> **Passage shown**
******

Posted Date : 15-Jul-2013 , 07:20:20 am | Posted By CASANSAAR print Print

If your bank has been refusing to accept cheques for amounts that include fraction of a rupee, it's against the rules and the bank should be penalised. In an internal circular issued earlier, the Reserve Bank of India (RBI) had warned that banks which refuse to accept cheques on such grounds from customers will be sternly dealt with.

Vasudev Thakkar, who had approached a bank to deposit a cheque for Rs 5,687.89 was asked to issue a fresh cheque with the figure 'rounded off' to the rupee. The public sector bank even showed Thakkar an internal circular which clearly stated that cheques for amounts that included fraction of a rupee should not be accepted. But Thakkar, who was there to pay the bill of a utility service, was unwilling to spoil another cheque.

******

> **Supplied material**
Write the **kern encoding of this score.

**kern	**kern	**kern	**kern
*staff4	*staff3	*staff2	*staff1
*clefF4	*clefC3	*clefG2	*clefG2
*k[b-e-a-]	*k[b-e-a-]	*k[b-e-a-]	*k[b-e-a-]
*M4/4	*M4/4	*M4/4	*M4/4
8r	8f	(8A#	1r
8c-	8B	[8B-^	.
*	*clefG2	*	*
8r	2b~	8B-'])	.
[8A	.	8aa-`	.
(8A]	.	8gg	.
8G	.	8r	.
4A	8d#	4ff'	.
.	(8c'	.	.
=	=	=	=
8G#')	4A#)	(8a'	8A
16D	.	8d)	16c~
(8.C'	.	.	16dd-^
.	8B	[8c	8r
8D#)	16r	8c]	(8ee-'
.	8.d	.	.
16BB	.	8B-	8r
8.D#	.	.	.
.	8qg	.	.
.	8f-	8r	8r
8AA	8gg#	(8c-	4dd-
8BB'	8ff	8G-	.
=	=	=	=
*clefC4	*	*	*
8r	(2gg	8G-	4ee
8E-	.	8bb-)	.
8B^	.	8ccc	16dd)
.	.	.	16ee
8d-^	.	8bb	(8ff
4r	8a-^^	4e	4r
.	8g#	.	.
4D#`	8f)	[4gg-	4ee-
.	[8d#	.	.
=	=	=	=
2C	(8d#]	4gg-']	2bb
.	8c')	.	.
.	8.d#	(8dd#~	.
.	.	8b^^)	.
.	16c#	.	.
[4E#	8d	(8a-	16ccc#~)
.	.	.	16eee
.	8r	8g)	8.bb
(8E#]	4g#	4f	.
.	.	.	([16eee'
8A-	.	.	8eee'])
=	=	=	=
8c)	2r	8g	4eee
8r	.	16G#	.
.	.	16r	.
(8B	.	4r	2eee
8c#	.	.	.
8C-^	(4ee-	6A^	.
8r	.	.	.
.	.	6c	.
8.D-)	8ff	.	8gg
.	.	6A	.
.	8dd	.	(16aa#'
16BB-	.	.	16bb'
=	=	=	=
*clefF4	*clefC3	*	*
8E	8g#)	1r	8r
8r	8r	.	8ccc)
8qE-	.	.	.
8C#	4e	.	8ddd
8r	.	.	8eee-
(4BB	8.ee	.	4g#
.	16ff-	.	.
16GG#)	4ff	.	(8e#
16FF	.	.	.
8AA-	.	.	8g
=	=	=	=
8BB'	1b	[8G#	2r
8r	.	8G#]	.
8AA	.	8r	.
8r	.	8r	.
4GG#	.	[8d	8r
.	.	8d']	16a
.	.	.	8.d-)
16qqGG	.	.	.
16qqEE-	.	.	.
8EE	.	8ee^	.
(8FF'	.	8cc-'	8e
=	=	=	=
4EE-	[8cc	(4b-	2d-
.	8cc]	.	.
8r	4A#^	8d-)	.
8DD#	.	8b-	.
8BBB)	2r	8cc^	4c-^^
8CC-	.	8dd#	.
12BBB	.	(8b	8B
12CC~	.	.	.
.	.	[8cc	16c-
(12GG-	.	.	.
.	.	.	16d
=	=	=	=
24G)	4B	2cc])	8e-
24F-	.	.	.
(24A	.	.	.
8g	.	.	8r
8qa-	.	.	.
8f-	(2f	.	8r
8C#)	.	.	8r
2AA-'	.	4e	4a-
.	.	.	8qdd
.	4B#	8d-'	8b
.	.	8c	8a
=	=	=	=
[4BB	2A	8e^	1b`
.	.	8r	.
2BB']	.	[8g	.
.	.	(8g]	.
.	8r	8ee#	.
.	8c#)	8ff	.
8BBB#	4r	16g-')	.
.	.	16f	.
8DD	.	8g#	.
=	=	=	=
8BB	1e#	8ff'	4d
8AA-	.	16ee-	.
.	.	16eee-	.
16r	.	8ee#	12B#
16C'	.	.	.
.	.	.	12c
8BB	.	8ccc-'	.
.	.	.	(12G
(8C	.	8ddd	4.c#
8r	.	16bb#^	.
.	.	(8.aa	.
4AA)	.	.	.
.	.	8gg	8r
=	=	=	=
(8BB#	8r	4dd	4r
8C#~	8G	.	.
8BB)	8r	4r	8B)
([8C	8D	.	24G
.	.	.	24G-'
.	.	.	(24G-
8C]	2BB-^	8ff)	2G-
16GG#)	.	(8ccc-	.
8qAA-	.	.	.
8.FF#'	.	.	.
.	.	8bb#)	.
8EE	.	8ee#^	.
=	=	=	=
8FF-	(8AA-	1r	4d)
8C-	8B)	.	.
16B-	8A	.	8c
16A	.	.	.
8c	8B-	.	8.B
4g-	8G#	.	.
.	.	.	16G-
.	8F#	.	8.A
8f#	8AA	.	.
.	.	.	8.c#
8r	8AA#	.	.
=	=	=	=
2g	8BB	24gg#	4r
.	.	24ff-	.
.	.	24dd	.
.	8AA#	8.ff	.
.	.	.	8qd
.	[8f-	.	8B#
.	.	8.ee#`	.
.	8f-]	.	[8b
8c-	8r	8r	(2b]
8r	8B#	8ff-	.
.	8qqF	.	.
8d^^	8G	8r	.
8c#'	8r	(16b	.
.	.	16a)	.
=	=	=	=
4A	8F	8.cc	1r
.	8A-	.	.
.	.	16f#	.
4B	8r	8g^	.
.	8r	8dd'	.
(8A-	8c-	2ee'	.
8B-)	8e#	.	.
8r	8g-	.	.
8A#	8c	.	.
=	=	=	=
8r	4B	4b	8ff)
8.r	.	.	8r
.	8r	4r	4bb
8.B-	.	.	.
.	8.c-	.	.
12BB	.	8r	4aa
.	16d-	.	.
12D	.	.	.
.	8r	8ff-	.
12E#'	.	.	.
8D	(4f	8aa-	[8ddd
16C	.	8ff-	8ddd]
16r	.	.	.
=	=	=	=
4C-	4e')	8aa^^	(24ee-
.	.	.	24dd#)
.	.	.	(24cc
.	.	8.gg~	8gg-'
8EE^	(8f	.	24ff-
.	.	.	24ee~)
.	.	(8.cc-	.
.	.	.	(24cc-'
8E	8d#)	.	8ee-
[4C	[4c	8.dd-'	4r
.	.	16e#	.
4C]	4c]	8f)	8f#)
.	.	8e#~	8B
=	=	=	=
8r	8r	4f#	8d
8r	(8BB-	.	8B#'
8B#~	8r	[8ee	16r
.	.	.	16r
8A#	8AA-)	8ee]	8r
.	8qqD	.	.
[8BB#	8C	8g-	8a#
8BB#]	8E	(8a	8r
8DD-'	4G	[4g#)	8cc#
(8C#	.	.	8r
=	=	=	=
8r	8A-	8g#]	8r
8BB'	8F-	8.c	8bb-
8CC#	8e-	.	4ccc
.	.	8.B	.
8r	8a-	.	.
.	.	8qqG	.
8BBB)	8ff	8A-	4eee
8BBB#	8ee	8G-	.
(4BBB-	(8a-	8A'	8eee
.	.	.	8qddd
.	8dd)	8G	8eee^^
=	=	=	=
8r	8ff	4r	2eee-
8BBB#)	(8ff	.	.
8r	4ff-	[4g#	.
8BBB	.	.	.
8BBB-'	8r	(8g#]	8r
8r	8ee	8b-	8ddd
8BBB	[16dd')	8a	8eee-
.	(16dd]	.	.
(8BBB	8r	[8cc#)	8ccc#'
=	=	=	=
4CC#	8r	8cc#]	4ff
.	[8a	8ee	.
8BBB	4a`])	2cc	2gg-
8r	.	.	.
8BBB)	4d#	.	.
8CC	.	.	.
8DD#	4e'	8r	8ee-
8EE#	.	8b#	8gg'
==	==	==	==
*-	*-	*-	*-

******

> **Written task**
Extract the full passage above about banks refusing cheques for amounts with a fraction of a rupee, word for word, from its first line to its last.

> **Output for this task**
Posted Date : 15-Jul-2013 , 07:20:20 am | Posted By CASANSAAR print Print

If your bank has been refusing to accept cheques for amounts that include fraction of a rupee, it's against the rules and the bank should be penalised. In an internal circular issued earlier, the Reserve Bank of India (RBI) had warned that banks which refuse to accept cheques on such grounds from customers will be sternly dealt with.

Vasudev Thakkar, who had approached a bank to deposit a cheque for Rs 5,687.89 was asked to issue a fresh cheque with the figure 'rounded off' to the rupee. The public sector bank even showed Thakkar an internal circular which clearly stated that cheques for amounts that included fraction of a rupee should not be accepted. But Thakkar, who was there to pay the bill of a utility service, was unwilling to spoil another cheque.